John Milne

Personal information
- Position(s): Forward

Senior career*
- Years: Team / Apps / (Gls)
- 1888–1890: Bolton Wanderers / 39 / (9)
- 1890–1894: Ardwick / 18 / (3)

= John Milne (English footballer) =

English footballer

John Milne was an English footballer who played in the Football League for Ardwick and Bolton Wanderers.

==John Milne==
Very little is known about this footballer of the Victorian era. John Milne made his League and, possibly, Club debut on 8 September 1888, as a forward, at Pike's Lane, then home of Bolton Wanderers. The opposition was Derby County and Bolton Wanderers lost the match 6–3. John Milne scored his debut League goal on 29 September 1888 at Pike's Lane when Everton were the visitors. Bolton Wanderers won the match 6–2 and John Milne scored the fourth and sixth goals of Bolton Wanderers six. John Milne played all 22 League games in season 1888–89 and scored six League goals. John Milne was one of five Bolton Wanderers players, who, in season 1888–89 played in every (22) League game.

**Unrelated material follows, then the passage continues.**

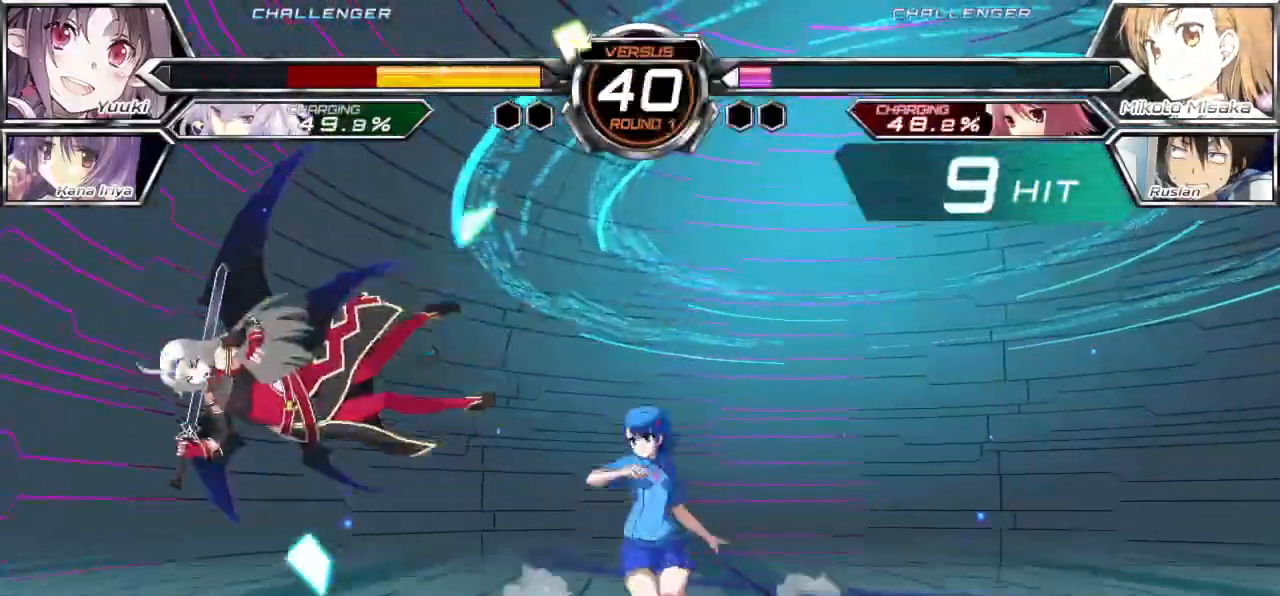
{"dt_ms": 500, "buttons": [], "left_stick": "center", "events": [[133, "R1", "down"], [350, "left_stick", "center"], [433, "R1", "up"]]}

The other four, apart from Milne, were, James Brogan, Kenny Davenport, Bob Roberts and Davie Weir. John Milne as a centre-half (five appearances) was part of a Bolton Wanderers defence that kept one clean-sheet. John Milne also played as a forward (17 appearances) in a Bolton Wanderers front-line that scored three-League-goals-or-more in a match on seven occasions. In scoring six League goals John Milne scored two-League-goals-in-a-match once.